Our team used 3D modelling to map more than 3,600m2 of seafloor. This involved combining high-resolution photos using structure-from-motion software to create 3D maps of the seafloor.
“The technology enables us to better understand the dynamics of Ningaloo’s reefs by documenting the survival and growth of corals. And many more than we could measure with traditional methods. We can also record changes in the reef’s structure, which is important for understanding relationships between coral and fish,” Damian explained.
Preliminary results suggest growth rates of some shallow corals may be much higher than previously suspected, most likely due to optimal light conditions.
The highs and lows of coral growth
To capture how quickly corals are growing, the team deployed Crustose coralline algae (CCA) and bioerosion samplers.
“The bioerosion samplers consist of a coral skeleton, which we scan to create a high-resolution 3D image. We repeat the scans after they have been in the water for 12-24 months to then measure the change in the number and size of holes in the skeleton,” Damian said.
“Changes in the number and size of holes in the skeleton show how much erosion has occurred. This can occur when fish nibble into them, or if mussels, sponges or worms bore into the coral and eat away at it.”
The growth rate of coral minus the rate of bioerosion gives us the overall coral growth rate.
“Using this technique means we can accurately measure the rate of bioerosion across a wide range of reef habitats. Its information is critical to determining the reefs ability to keep pace with predicted sea-level rise. This includes the wave-exposed reef slope areas of Ningaloo Reef, which scientists have never mapped before,” Damian said.
The team also conducted incubation experiments with about 70 hard corals and CCA to measure coral growth.
“We collected small bits of coral and put them into tubes. We then exposed them to sunlight and darkness over a couple of hours. Our team then measured any changes in the water chemistry to determine how quickly the corals and CCA were metabolising and growing,” Damian said.
The team is also using loggers to measure water movement on the seafloor.

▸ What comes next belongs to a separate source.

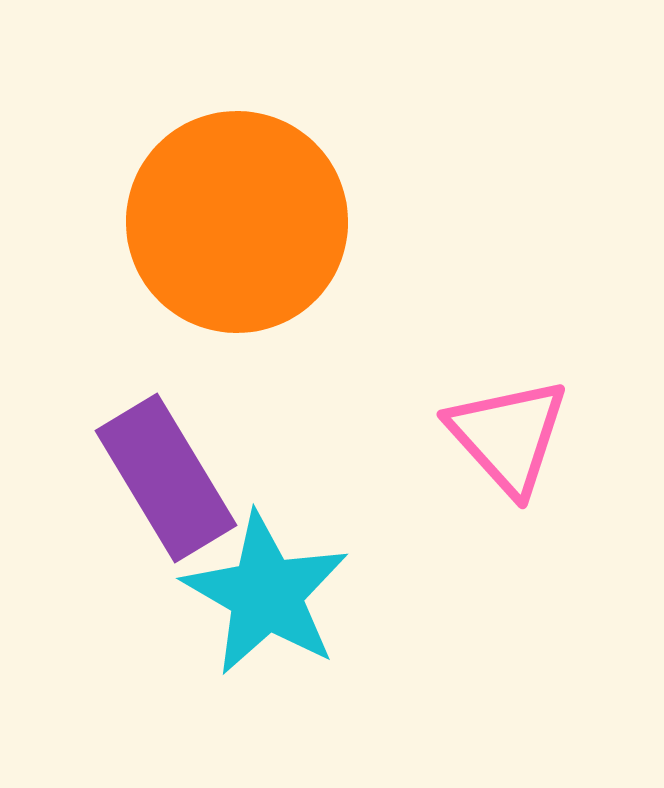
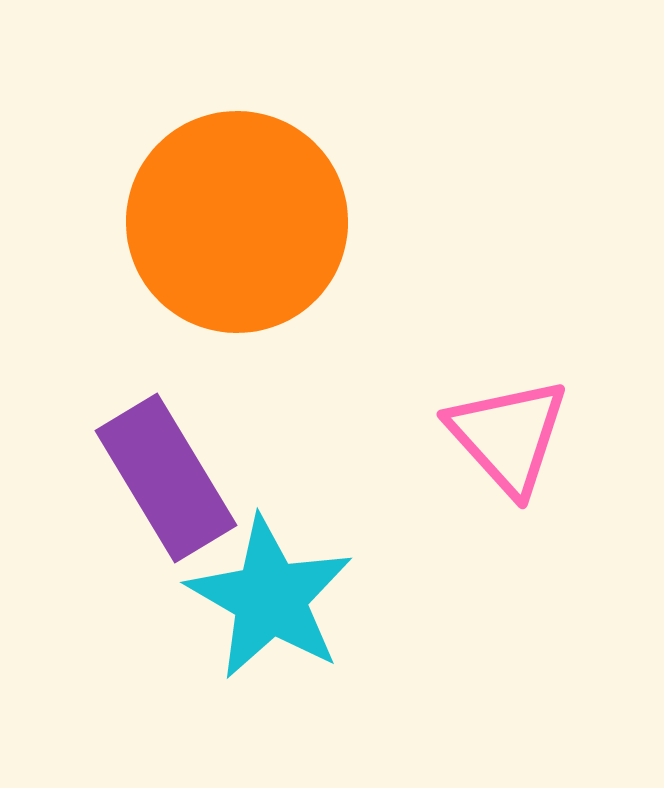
cyan star: moved 4 px right, 4 px down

The loggers reveal how quickly water is flowing over the reef.
“This is important because we know water movement can impact how quickly corals grow, as well as their overall shape and size,” he said.
“More water flow generally favours corals which grow close to the seafloor and means they are smaller in size. The loggers also help us to validate our hydrodynamic models.”
We’re using a range of techniques to understand and record coral growth. This includes the Crustose Coraline Algae (CCA) sampler. Image: Ningaloo Outlook Shallow Reefs team.
Micro bits of plastic a macro issue
As part of our broader research to understand plastic pollution, we recently provided the first global estimate of microplastics on the seafloor. It’s estimated there are 14 million tonnes of it in the deep ocean.
At Ningaloo Reef, we’ve also completed water and land-based microplastic sampling to understand the extent of the plastic pollution issue in this remote location.
Plastics that end up in the ocean can deteriorate and breakdown, ending up as microplastics on the seafloor. Rubbish can also travel vast distances, influenced by weather and waves, so despite its remote location Ningaloo Reef is not immune to the plastic pollution problem.
We sampled and filtered the water column and sea surface to look for microplastics. This is the first time we have done this at Ningaloo. Our results will provide more insight into the amount of microplastics at Ningaloo. This builds on our extensive marine debris surveys on larger pieces of rubbish which showed Ningaloo is one of the cleanest reefs in the world.
This field trip was part of our Ningaloo Outlook program, a partnership with BHP. We have been working together since 2015 to increase our understanding of Ningaloo Reef. Together, we have invested a further $7 million to conduct research until 2025. This includes research on whale sharks, turtles and deep-water habitats.